* Exercise
Reproduce word for word, from the entries below, the line with "A simple python3", the line with "version 1.5 added", and every line between them, and nothing more.
====
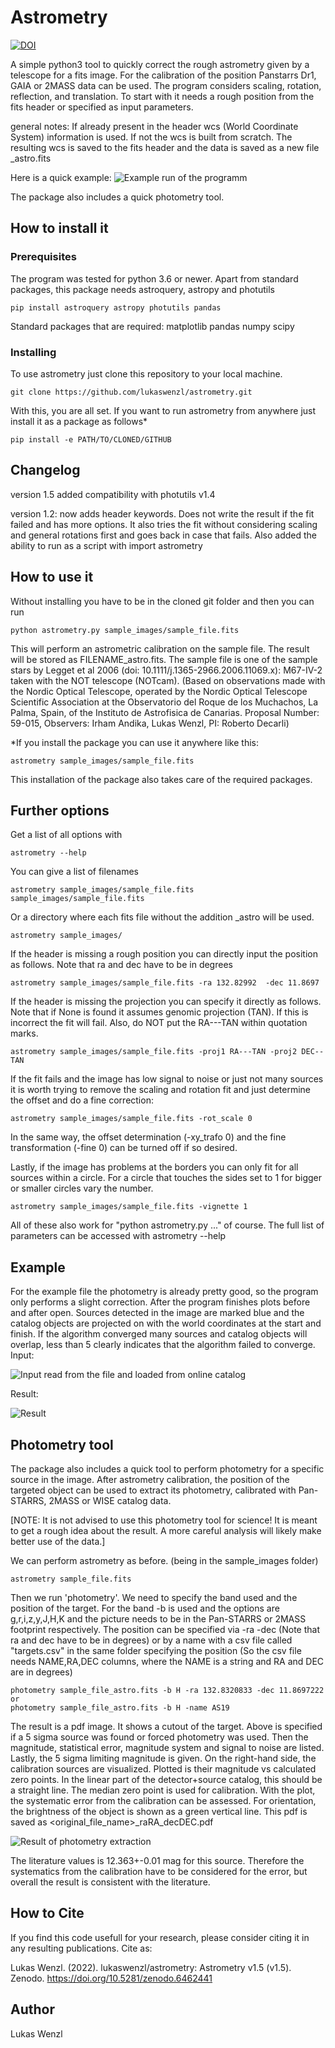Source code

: # Astrometry

[![DOI](https://zenodo.org/badge/172559215.svg)](https://zenodo.org/badge/latestdoi/172559215)

A simple python3 tool to quickly correct the rough astrometry given by a telescope for a fits image. For the calibration of the position Panstarrs Dr1, GAIA or 2MASS data can be used. The program considers scaling, rotation, reflection, and translation. To start with it needs a rough position from the fits header or specified as input parameters.

general notes: If already present in the header wcs (World Coordinate System) information is used. If not the wcs is built from scratch. 
The resulting wcs is saved to the fits header and the data is saved as a new file <filename>_astro.fits

Here is a quick example:
![Example run of the programm](sample_images/sample_run.gif)


The package also includes a quick photometry tool.



## How to install it

### Prerequisites

The program was tested for python 3.6 or newer.
Apart from standard packages, this package needs astroquery, astropy and photutils

```
pip install astroquery astropy photutils pandas
```

Standard packages that are required: matplotlib pandas numpy scipy

### Installing

To use astrometry just clone this repository to your local machine.

```
git clone https://github.com/lukaswenzl/astrometry.git
```

With this, you are all set. If you want to run astrometry from anywhere just install it as a package as follows*

```
pip install -e PATH/TO/CLONED/GITHUB
```

## Changelog

version 1.5 added compatibility with photutils v1.4

version 1.2: now adds header keywords. Does not write the result if the fit failed and has more options. It also tries the fit without considering scaling and general rotations first and goes back in case that fails. Also added the ability to run as a script with import astrometry

## How to use it

Without installing you have to be in the cloned git folder and then you can run

```
python astrometry.py sample_images/sample_file.fits
```

This will perform an astrometric calibration on the sample file. The result will be stored as FILENAME_astro.fits. 
The sample file is one of the sample stars by Legget et al 2006 (doi: 10.1111/j.1365-2966.2006.11069.x): M67-IV-2 taken with the NOT telescope (NOTcam). (Based on observations made with the Nordic Optical Telescope, operated by the Nordic Optical Telescope Scientific Association at the Observatorio del Roque de los Muchachos, La Palma, Spain, of the Instituto de Astrofisica de Canarias. Proposal Number:  59-015, Observers: Irham Andika, Lukas Wenzl, PI: Roberto Decarli)

*If you install the package you can use it anywhere like this:

```
astrometry sample_images/sample_file.fits
```

This installation of the package also takes care of the required packages.


## Further options

Get a list of all options with

```
astrometry --help
```

You can give a list of filenames

```
astrometry sample_images/sample_file.fits sample_images/sample_file.fits
```

Or a directory where each fits file without the addition _astro will be used.

```
astrometry sample_images/
```

If the header is missing a rough position you can directly input the position as follows. Note that ra and dec have to be in degrees

```
astrometry sample_images/sample_file.fits -ra 132.82992  -dec 11.8697
```

If the header is missing the projection you can specify it directly as follows. Note that if None is found it assumes genomic projection (TAN). If this is incorrect the fit will fail. Also, do NOT put the RA---TAN within quotation marks.

```
astrometry sample_images/sample_file.fits -proj1 RA---TAN -proj2 DEC--TAN
```

If the fit fails and the image has low signal to noise or just not many sources it is worth trying to remove the scaling and rotation fit and just determine the offset and do a fine correction:

```
astrometry sample_images/sample_file.fits -rot_scale 0
```

In the same way, the offset determination (-xy_trafo 0) and the fine transformation (-fine 0) can be turned off if so desired.

Lastly, if the image has problems at the borders you can only fit for all sources within a circle. For a circle that touches the sides set to 1 for bigger or smaller circles vary the number.

```
astrometry sample_images/sample_file.fits -vignette 1
```

All of these also work for "python astrometry.py ..." of course.
The full list of parameters can be accessed with astrometry --help

## Example

For the example file the photometry is already pretty good, so the program only performs a slight correction. After the program finishes plots before and after open. Sources detected in the image are marked blue and the catalog objects are projected on with the world coordinates at the start and finish. If the algorithm converged many sources and catalog objects will overlap, less than 5 clearly indicates that the algorithm failed to converge.
Input:

![Input read from the file and loaded from online catalog](sample_images/sample_file_input.png)

Result:

![Result](sample_images/sample_file_result.png)

## Photometry tool

The package also includes a quick tool to perform photometry for a specific source in the image. After astrometry calibration, the position of the targeted object can be used to extract its photometry, calibrated with Pan-STARRS, 2MASS or WISE catalog data. 

[NOTE: It is not advised to use this photometry tool for science! It is meant to get a rough idea about the result. A more careful analysis will likely make better use of the data.]

We can perform astrometry as before. (being in the sample_images folder)
```
astrometry sample_file.fits
```

Then we run 'photometry'. We need to specify the band used and the position of the target. For the band -b is used and the options are g,r,i,z,y,J,H,K and the picture needs to be in the Pan-STARRS or 2MASS footprint respectively. 
The position can be specified via -ra -dec (Note that ra and dec have to be in degrees) or by a name with a csv file called "targets.csv" in the same folder specifying the position (So the csv file needs NAME,RA,DEC columns, where the NAME is a string and RA and DEC are in degrees) 

```
photometry sample_file_astro.fits -b H -ra 132.8320833 -dec 11.8697222
or
photometry sample_file_astro.fits -b H -name AS19
```

The result is a pdf image. It shows a cutout of the target. Above is specified if a 5 sigma source was found or forced photometry was used. Then the magnitude, statistical error, magnitude system and signal to noise are listed. Lastly, the 5 sigma limiting magnitude is given. On the right-hand side, the calibration sources are visualized. Plotted is their magnitude vs calculated zero points. In the linear part of the detector+source catalog, this should be a straight line. The median zero point is used for calibration. With the plot, the systematic error from the calibration can be assessed. For orientation, the brightness of the object is shown as a green vertical line. This pdf is saved as <original_file_name>_raRA_decDEC.pdf 

![Result of photometry extraction](sample_images/sample_file_photometry_result.png)

The literature values is 12.363+-0.01 mag for this source. Therefore the systematics from the calibration have to be considered for the error, but overall the result is consistent with the literature.


## How to Cite
  
 If you find this code usefull for your research, please consider citing it in any resulting publications. Cite as:
  
  Lukas Wenzl. (2022). lukaswenzl/astrometry: Astrometry v1.5 (v1.5). Zenodo. https://doi.org/10.5281/zenodo.6462441

## Author

Lukas Wenzl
====
* Response to this task
A simple python3 tool to quickly correct the rough astrometry given by a telescope for a fits image. For the calibration of the position Panstarrs Dr1, GAIA or 2MASS data can be used. The program considers scaling, rotation, reflection, and translation. To start with it needs a rough position from the fits header or specified as input parameters.

general notes: If already present in the header wcs (World Coordinate System) information is used. If not the wcs is built from scratch. 
The resulting wcs is saved to the fits header and the data is saved as a new file <filename>_astro.fits

Here is a quick example:
![Example run of the programm](sample_images/sample_run.gif)


The package also includes a quick photometry tool.



## How to install it

### Prerequisites

The program was tested for python 3.6 or newer.
Apart from standard packages, this package needs astroquery, astropy and photutils

```
pip install astroquery astropy photutils pandas
```

Standard packages that are required: matplotlib pandas numpy scipy

### Installing

To use astrometry just clone this repository to your local machine.

```
git clone https://github.com/lukaswenzl/astrometry.git
```

With this, you are all set. If you want to run astrometry from anywhere just install it as a package as follows*

```
pip install -e PATH/TO/CLONED/GITHUB
```

## Changelog

version 1.5 added compatibility with photutils v1.4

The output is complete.